An unknown hacker yesterday efficiently managed to hack into the official GitHub account of Canonical, the corporate behind the Ubuntu Linux challenge and created 11 new empty repositories.
It seems that the cyberattack was, fortuitously, only a “loud” defacement try reasonably than a “silent” refined supply-chain assault that might have been abused to distribute modified malicious variations of the open-source Canonical software program.
In an announcement, David from Canonical confirmed that attacker(s) used a Canonical owned GitHub account whose credentials had been compromised to unauthorizedly entry Canonical’s Github account.
“We will affirm that on 2019-07-06 there was a Canonical owned account on GitHub whose credentials had been compromised and used to create repositories and points amongst different actions,” David stated.
“Canonical has eliminated the compromised account from the Canonical group in GitHub and remains to be investigating the extent of the breach, however there isn’t any indication at this level that any supply code or PII was affected.”
David additionally confirmed that for the reason that firm now makes use of Launchpad internet hosting platform to construct and preserve Ubuntu distributions, unauthorized modifications on its Github account does not have an effect on its standard and widely-used Linux working system and its million of customers.

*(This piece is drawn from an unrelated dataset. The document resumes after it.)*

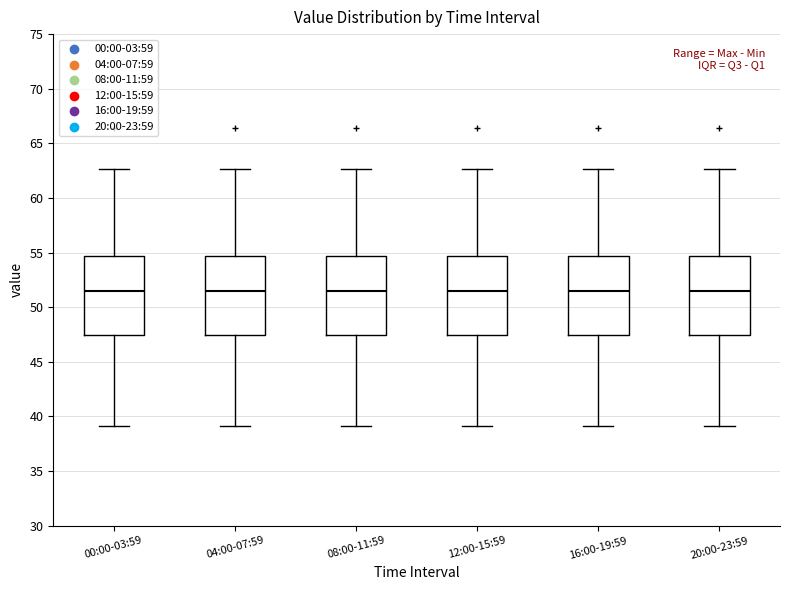

Where does the upper whisker of the box for 04:00-07:59 end on the y-axis? The values are not printed on the chart, so give them approximately, as read against the axis.

62.5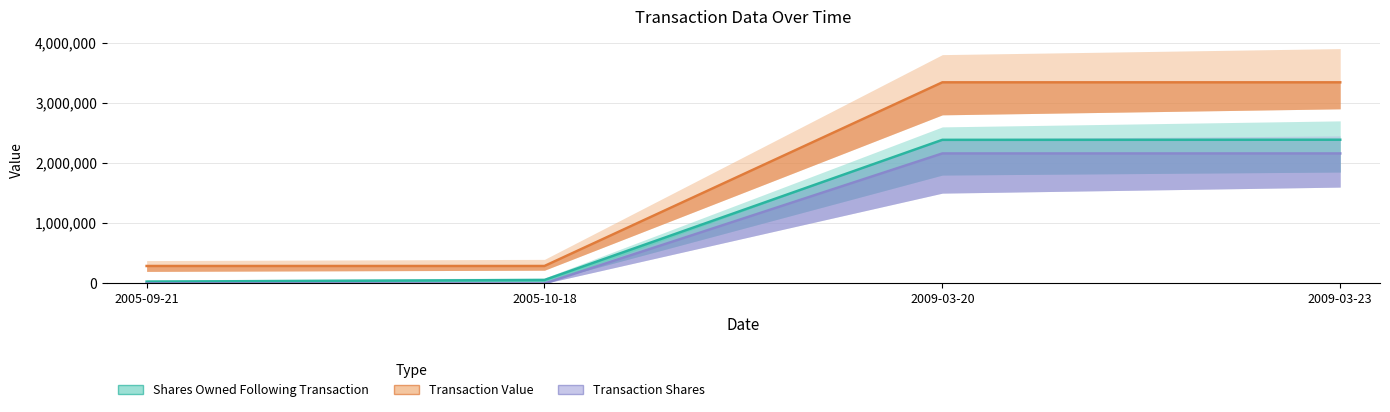

Between 2005-10-18 and 2009-03-23, which series saw the biggest shift?

Transaction Value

“Moreover, the Launchpad infrastructure the place the Ubuntu distribution is constructed and maintained is disconnected from GitHub, and there may be additionally no indication that it has been affected,” David added.
“We plan to put up a public replace after our investigation, audit, and remediations are completed. Thanks, your belief in Canonical is vital to us, which is why we take privateness and safety a precedence.”
The corporate is at the moment reviewing the supply code obtainable on GitHub to research the extent of the breach and have promised to share extra particulars concerning the incident shortly.
Final 12 months, GitHub account of Gentoo Linux distribution was additionally hacked utilizing password-guessing assault, and attackers efficiently managed to interchange the content material of its repositories and pages with malware.
Keep tuned for extra info on this incident.